Data records: Begin

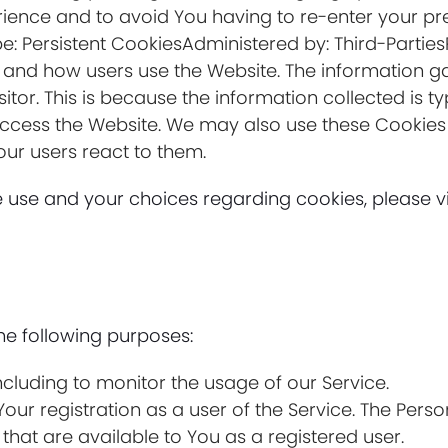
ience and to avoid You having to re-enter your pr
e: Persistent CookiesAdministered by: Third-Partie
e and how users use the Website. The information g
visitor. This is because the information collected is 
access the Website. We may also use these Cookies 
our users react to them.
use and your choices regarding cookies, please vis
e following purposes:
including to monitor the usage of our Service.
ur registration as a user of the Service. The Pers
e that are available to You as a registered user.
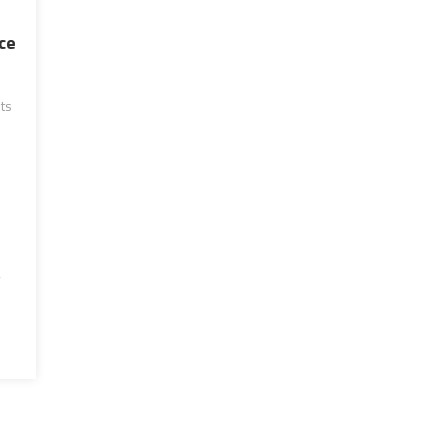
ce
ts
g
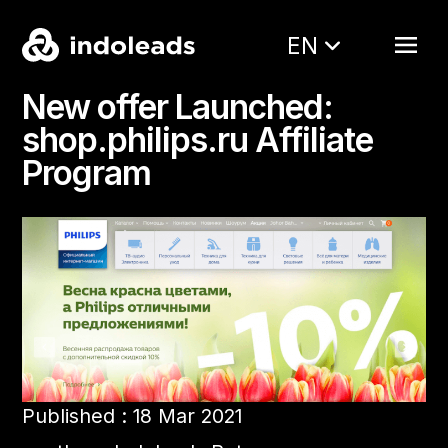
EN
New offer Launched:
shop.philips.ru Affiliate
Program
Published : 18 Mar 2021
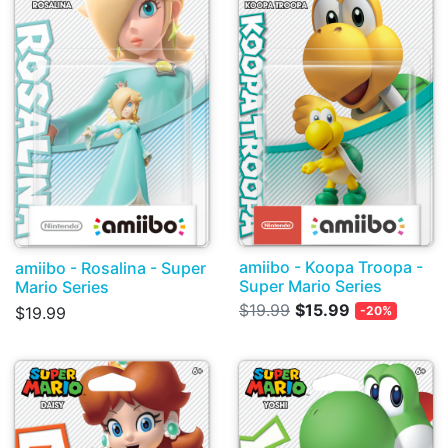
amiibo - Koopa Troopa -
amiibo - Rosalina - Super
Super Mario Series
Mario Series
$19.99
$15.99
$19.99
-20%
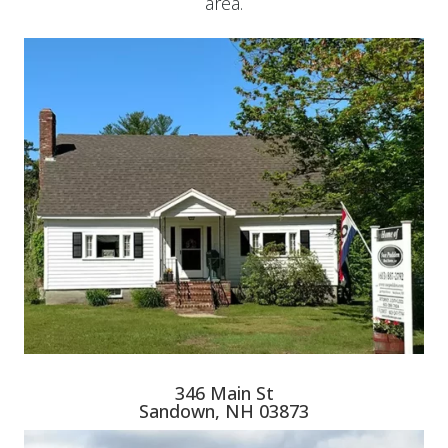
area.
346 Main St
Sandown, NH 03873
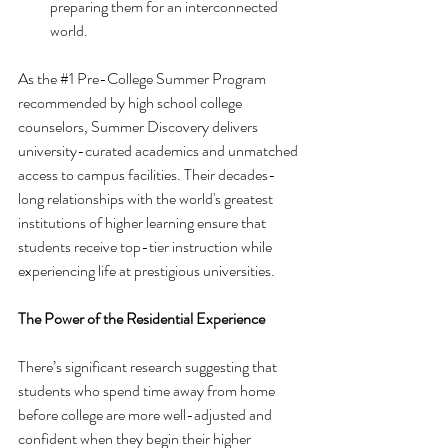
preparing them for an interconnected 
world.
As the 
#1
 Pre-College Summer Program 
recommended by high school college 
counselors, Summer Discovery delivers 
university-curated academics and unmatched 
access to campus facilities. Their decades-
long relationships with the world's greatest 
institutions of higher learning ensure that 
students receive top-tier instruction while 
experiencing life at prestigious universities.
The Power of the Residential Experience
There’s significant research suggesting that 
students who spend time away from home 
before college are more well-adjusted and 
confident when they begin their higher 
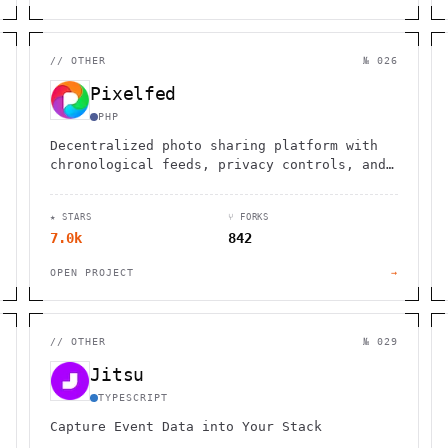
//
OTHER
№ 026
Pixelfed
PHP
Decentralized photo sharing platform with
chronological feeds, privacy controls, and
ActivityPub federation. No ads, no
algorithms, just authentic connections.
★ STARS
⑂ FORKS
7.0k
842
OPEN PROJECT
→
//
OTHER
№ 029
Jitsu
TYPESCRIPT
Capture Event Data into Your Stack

Data records: End

● **Task instructions**:
Go through the data and return each line where the word "that" appears.

● **Answer to this exercise**:
e that are available to You as a registered user.
institutions of higher learning ensure that 
There’s significant research suggesting that 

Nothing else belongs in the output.